Submit to this Journal Review for this Journal Propose a Special Issue

Article Menu

Share Help Cite Discuss in SciProfiles

Open AccessArticle

Peer-Review Record

Hardware Acceleration and Implementation of YOLOX-s for On-Orbit FPGA

Electronics 2022, 11(21), 3473; https://doi.org/10.3390/electronics11213473

by Ling Wang^1,2

, Hai Zhou^1,*, Chunjiang Bian¹, Kangning Jiang^1,2 and Xiaolei Cheng^1,2

Reviewer 1: Anonymous

Reviewer 2:

Yiyu Tan

Electronics 2022, 11(21), 3473; https://doi.org/10.3390/electronics11213473

Submission received: 10 October 2022 / Revised: 24 October 2022 / Accepted: 24 October 2022 / Published: 26 October 2022

(This article belongs to the Special Issue FPGA-Based Accelerators of Deep Learning and Neuromorphic Computing)

Round 1

Reviewer 1 Report

I really appreciated the content and quality of the presentation of the paper. The design flow and the hardware architecture are well explained. Also, the experimental results and comparison with other state of the art works are adequate. I have only some minor amendments that you can find in the attached annotated pdf.

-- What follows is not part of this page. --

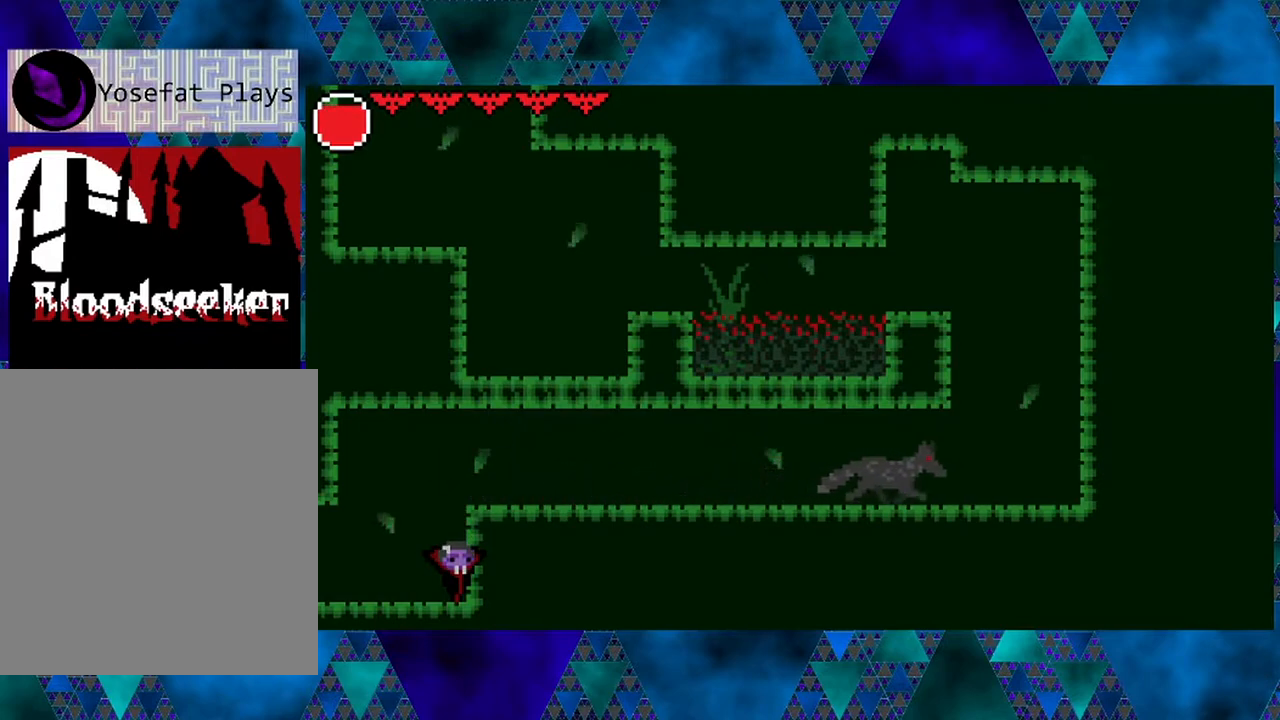
{"buttons": ["DPAD_UP"], "left_stick": "left", "right_stick": "center", "events": []}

Comments for author File: Comments.pdf

Author Response

I would like to express my heartfelt thanks to the reviewers for your many modification suggestions, which are of great help to my article. I will try my best to modify the article based on the following suggestions.

Point 1: Higher than what?

Response 1: The higher speed and accuracy requirements are mainly oriented to more and more high-resolution remote sensing image data. We updated this description in the latest revision.

Point 2: Which FPGA device/board are you using? Data without the target device incomplete.

Response 2: We made it clear that the device is VC709 in the latest revision.

Point 3: Faster and higher accuracy if compared to what? On which datasets?

Response 3: The comparison here is a comparison with other YOLO series networks and single-stage networks such as EfficientDet on the public dataset COCO (We refer to the expression of the article cited here), We updated this description in the latest revision.

Point 4: BN, SiLU, CBS, CSP, and SPP are acronyms. It would be better to explicit them to help unexperienced readers.

Response 4: We have fixed the acronyms here in the latest revision.

Point 5: MIG stands for?

Response 5: Memory Interface Generator, We fixed the abbreviation in the latest revision

Point 6: Why DDR3? A lot of boards use DDR4? Are you already targeting a certain device at this point of the manuscript? If yes, why was not it mentioned?

Response 6: The FPGA chips we are currently using are not very compatible with DDR4. In addition, the main memory used on the current satellite is DDR2 and DDR3. As far as we know, DDR4 is very rarely used on satellites. We used a chip from the Micron MT8KTF51264HZ family, we updated this description in the latest revision (in section 3.1)

Point 7: power dissipation should be also given

Response 7: We have given the power consumption comparison in Table 3. At the same time, we have newly added a simple analysis of power consumption.

Point 8: Figures 16, 17 and 18 don't give any important information, please consider to remove them

Response 8: We present Figures 16-18 to illustrate table2 in more detail.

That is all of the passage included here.